It was 130 degrees when I was first introduced to the brick kilns of Nepal. In these severe temperatures, men, women, and children — whole families, in fact — were surrounded by a dense cloud of dust while mechanically stacking bricks on their heads, carrying them, 18 at a time, from the scorching kilns to trucks hundreds of yards away. These are slaves. Deadened by monotony and exhaustion, they worked without speaking, repeating the same task 16 hours a day. They took no rest for food or water, no bathroom breaks — although their dehydration suppressed their need to urinate.
Around the world human traffickers trick many people into slavery by false promises of good jobs or good education, only to find themselves forced to work without pay, under the threat of violence. Trapped by phony debt, these slaves are hunted by local police and private security guards if they try to escape. Sometimes slaves don’t even understand that they’re enslaved, despite people working 16 or 17 hours a day with no pay. They’re simply used to it as something they’ve been doing their whole lives. Their bodies grow weak and vulnerable to disease, but they have nothing to compare their experience to.
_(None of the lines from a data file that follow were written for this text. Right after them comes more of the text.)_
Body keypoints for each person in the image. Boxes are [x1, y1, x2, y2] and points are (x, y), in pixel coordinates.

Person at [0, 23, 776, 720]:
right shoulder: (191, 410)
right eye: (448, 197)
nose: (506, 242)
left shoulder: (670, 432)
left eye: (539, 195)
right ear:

These are not images of “problems.” They’re images of people. There are 27 million slaves in the world today: That’s more than double the number of people taken from Africa during the entire transatlantic slave trade. A hundred and fifty years ago, an average agricultural slave cost over three times the average yearly wage of an American worker, about US$50,000 in today’s money. Yet now, entire families can be enslaved for generations over a debt as small as $18. Slavery is illegal everywhere, but it exists all over the world.